Action at the State Level on National Position


Protect the constitutional right of privacy of the individual to make reproductive choices.

POSITION: (Adopted 1983)

The League of Women Voters of the United States believes that public policy in a pluralistic society must affirm the constitutional right of privacy of the individual to make reproductive choices.


In 1984 LWVCO opposed an initiative passed by the voters to prohibit the use of state funds (Medicaid) for abortions for poor women because it was seen as discrimination against economically disadvantaged women. Since then, many anti-abortion initiatives and legislative bills have come up in Colorado which would have made abortions impossible or very difficult for different groups of women, and made it dangerous for doctors and their practices to offer the service of abortion.

LWVCO has joined with other organizations to oppose parental notification, late-term abortion restrictions, protection of the viable child, and the so-called women’s right to know.

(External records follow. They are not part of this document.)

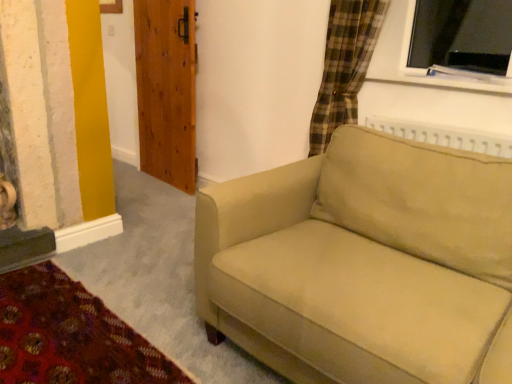
Question: Is beige fabric couch at center at the left side of wooden door at upper left?

Choices:
 (A) yes
 (B) no

Answer: (B)

Question: Is beige fabric couch at center beside wooden door at upper left?

Choices:
 (A) yes
 (B) no

Answer: (B)

Question: Is beige fabric couch at center oriented towards wooden door at upper left?

Choices:
 (A) no
 (B) yes

Answer: (A)

Question: From the image's perspective, is beige fabric couch at center located beneath wooden door at upper left?

Choices:
 (A) no
 (B) yes

Answer: (B)

Question: Is wooden door at upper left at the back of beige fabric couch at center?

Choices:
 (A) no
 (B) yes

Answer: (A)

Question: Is beige fabric couch at center positioned behind wooden door at upper left?

Choices:
 (A) yes
 (B) no

Answer: (B)

Question: Can you confirm if wooden door at upper left is wider than beige fabric couch at center?

Choices:
 (A) yes
 (B) no

Answer: (B)

Question: Is wooden door at upper left oriented towards beige fabric couch at center?

Choices:
 (A) no
 (B) yes

Answer: (A)

Question: Could beige fabric couch at center be considered to be inside wooden door at upper left?

Choices:
 (A) no
 (B) yes

Answer: (A)

Question: From a real-world perspective, is wooden door at upper left over beige fabric couch at center?

Choices:
 (A) no
 (B) yes

Answer: (B)

Question: Would you say wooden door at upper left is a long distance from beige fabric couch at center?

Choices:
 (A) no
 (B) yes

Answer: (B)

Question: Does wooden door at upper left have a lesser width compared to beige fabric couch at center?

Choices:
 (A) no
 (B) yes

Answer: (B)

Question: Would you say wooden door at upper left is inside or outside beige fabric couch at center?

Choices:
 (A) outside
 (B) inside

Answer: (A)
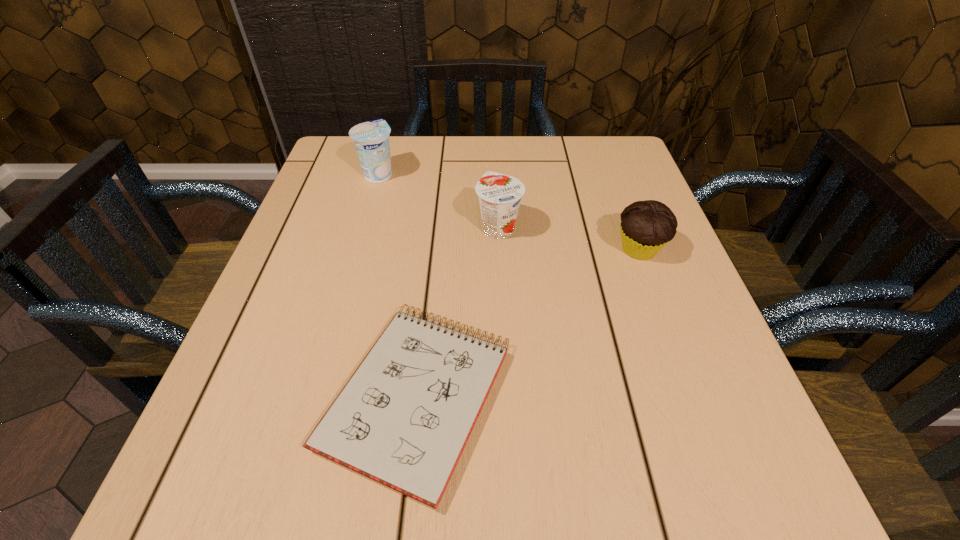
You are a GUI agent. You are given a task and a screenshot of the screen. Output one action in this format:
    pyautogui.click(x=<x>, y=<y>)
    Task: Click on the free space at the near left corner of the desktop
    This screenshot has width=960, height=540.
    Given the screenshot: What is the action you would take?
    pyautogui.click(x=194, y=507)

Find the location of a particular element. vacant space at the far right corner of the desktop is located at coordinates (625, 153).

This screenshot has height=540, width=960. I want to click on free space at the near right corner, so click(x=666, y=462).

At what (x,y) coordinates should I click in order to perform the action: click on free space that is in between the notepad and the nearer yogurt. Please return your answer as a coordinate pair (x, y). Looking at the image, I should click on (458, 312).

The height and width of the screenshot is (540, 960). Find the location of `vacant area that lies between the farthest object and the nearest object`. vacant area that lies between the farthest object and the nearest object is located at coordinates (397, 285).

What are the coordinates of `free space that is in between the right yogurt and the muffin` in the screenshot? It's located at (569, 239).

This screenshot has width=960, height=540. Identify the location of unoccupied area between the notepad and the muffin. (528, 323).

Where is `free point between the nearest object and the muffin`? The width and height of the screenshot is (960, 540). free point between the nearest object and the muffin is located at coordinates (528, 323).

Where is `free space between the nearest object and the farther yogurt`? The image size is (960, 540). free space between the nearest object and the farther yogurt is located at coordinates (397, 285).

Locate an element on the screen. free space between the rightmost object and the nearest object is located at coordinates click(528, 323).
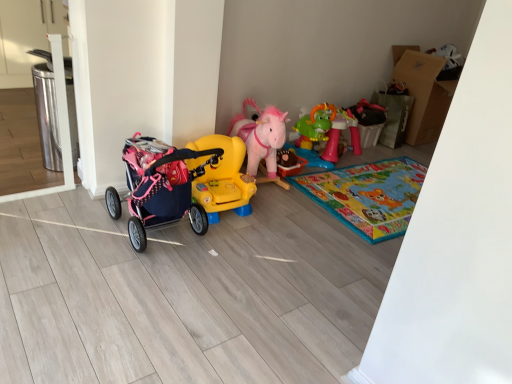
Where is `vacant space situated on the left part of pink fabric stroller at left, which is counted as the 4th toy, starting from the right`? vacant space situated on the left part of pink fabric stroller at left, which is counted as the 4th toy, starting from the right is located at coordinates (68, 233).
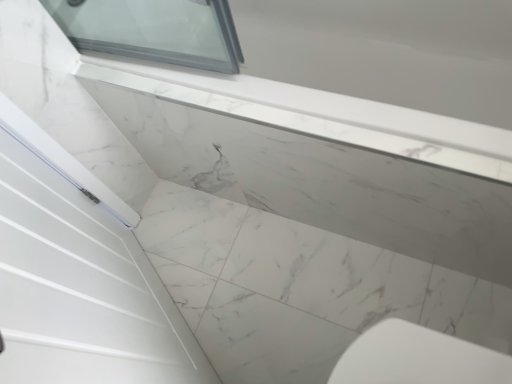
Locate an element on the screen. vacant region under white marble window sill at upper center (from a real-world perspective) is located at coordinates (330, 234).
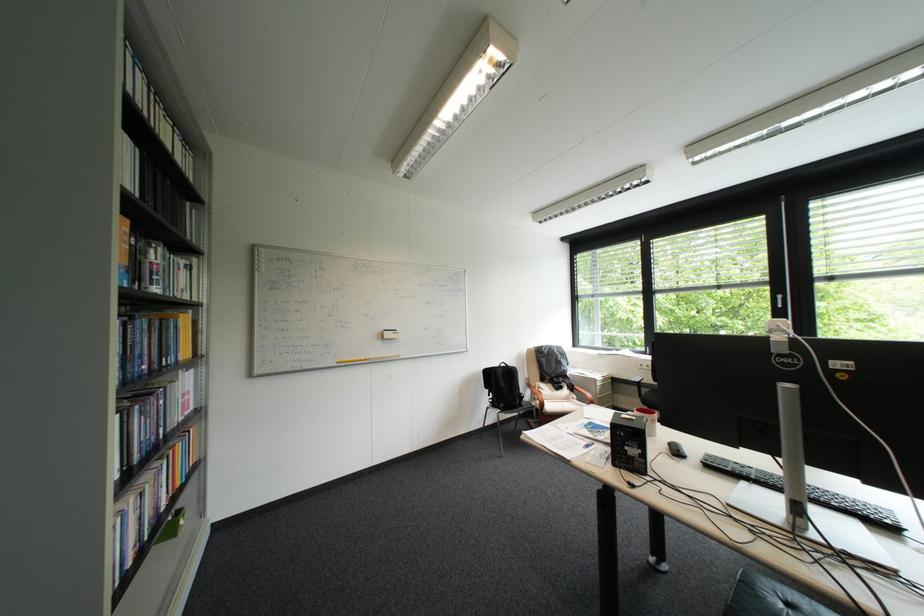
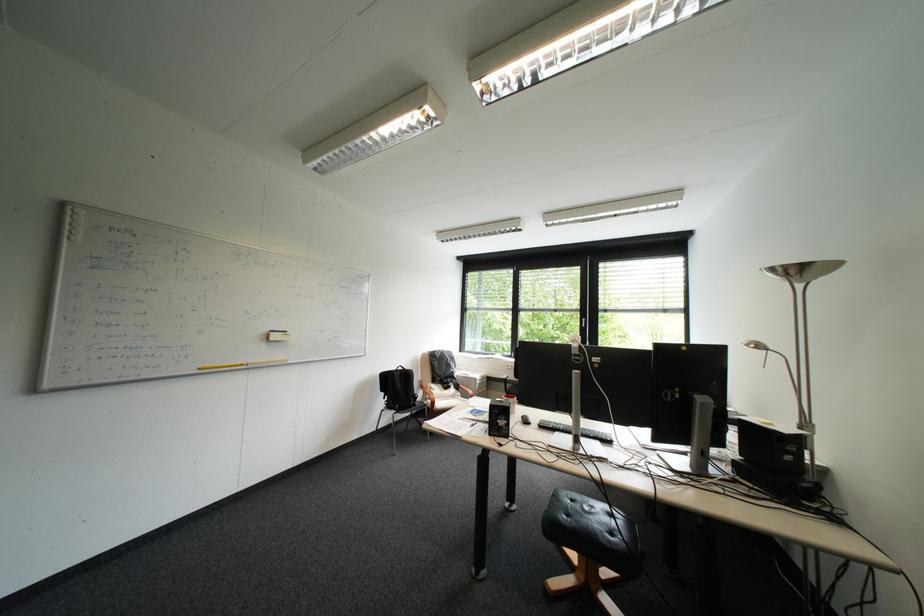
From the picture: What movement of the cameraman would produce the second image?

The cameraman walked toward left, backward.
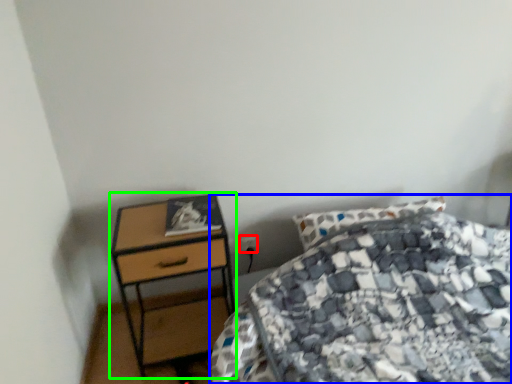
Question: Estimate the real-world distances between objects in this image. Which object is farther from power plugs and sockets (highlighted by a red box), bed (highlighted by a blue box) or nightstand (highlighted by a green box)?

Choices:
 (A) bed
 (B) nightstand

Answer: (A)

In 1998 an initiative passed in Colorado that would have required notification to a parent that a minor child was seeking an abortion. The measure was struck down as unconstitutional by the Tenth Circuit Court of Appeals on the basis of failing to provide an adequate health exception. In the 2003 legislature, a similar bill, only slightly revised, passed on the last day of the legislative session.

In 2000 Governor Bill Owens removed funding for 14 rural health clinics run by Planned Parenthood because the organization provided abortions. These clinics were not providing abortions, but this loss, combined with reduced federal funding, meant that by 2002 many medical services previously free were now being charged on a sliding scale, beyond the reach of many.

LWVCO opposed a bill in 2003 that would increase regulatory burdens on abortion providers, which failed. Also in 2003 LWVCO supported a bill that would give sexual assault victims information about emergency contraception. It failed, but was passed in 2005 only to be vetoed by Governor Owens, and eventually passed and signed by Governor Ritter in 2007.

In 2008 LWVCO supported a successful bill that increased the poverty level for Medicaid recipients, which enabled previously uncovered Coloradans to receive assistance with reproductive services – but not abortions.

In 2010, 2011, 2014 and 2015, several bills concerned with murder or violence committed against the unborn failed. LWVCO opposed them because they would have added fetal personhood language to Colorado statute. HB 1021, supported by LWVCO, was signed by Governor Ritter to assure that reproductive services are included in insurance coverage.

In 2008, 2010 and 2014 initiatives appeared on the ballot to define when life begins and assert fetal personhood. All failed by large margins.
Between 2012 and 2013 LWVCO opposed two bills that both failed in committee. One was a proposed memorial to be sent to the President that would put Colorado on record as opposing required health insurance coverage for any health service to which employers have religious objection. The second would have prohibited almost all abortions except when performed to save the life of the mother.

Two other bills relating to reproductive choice were supported by LWVCO and were signed into law. Offenses Against Unborn Child increases penalties against criminal conduct, intentional or accidental, causing death of a fetus. This bill does not confer “Personhood” on the fetus, and a woman’s right to a legal abortion and a doctor’s right to perform an abortion are protected. The second bill, Concerning Human Sexuality Education, provides for the use of state and federal grant money for school districts that wish to include comprehensive, accurate sex education in their curriculum, and need financial help in doing so.

A 2014 bill would have allowed felony charges against abortion providers. It was opposed by League and failed. A measure supported by League to ensure women’s unencumbered access to reproductive health care, the Reproductive Health Freedom Act, also failed.

In 2015 several bills made unsuccessful attempts to restrict reproductive choice. Three of the bills would have placed onerous restrictions on doctors, clinics and clinical practice by threats of felony charges, ultrasound requirements, and a licensing mandate. A fourth bill would have outlawed abortions for the purpose of sex selection, allegedly practiced as part of a cultural pattern of son preference. This bill was a nearly exact copy of a failed 2013 federal measure. LWVCO opposed them all.

In the area of birth control, a 2015 bill would have authorized state monies to continue a grant-funded program providing long-acting reversible contraception and related services to low-income women in the state. The League was disappointed in the bill’s failure, as the program, administered through the state health department and begun in 2008 as a demonstration grant, was so successful in reducing unwanted pregnancies among teens that it was a model around the country. The initiative reduced teen pregnancies by 40% among those receiving the devices, saving tens of millions of dollars in Medicaid costs.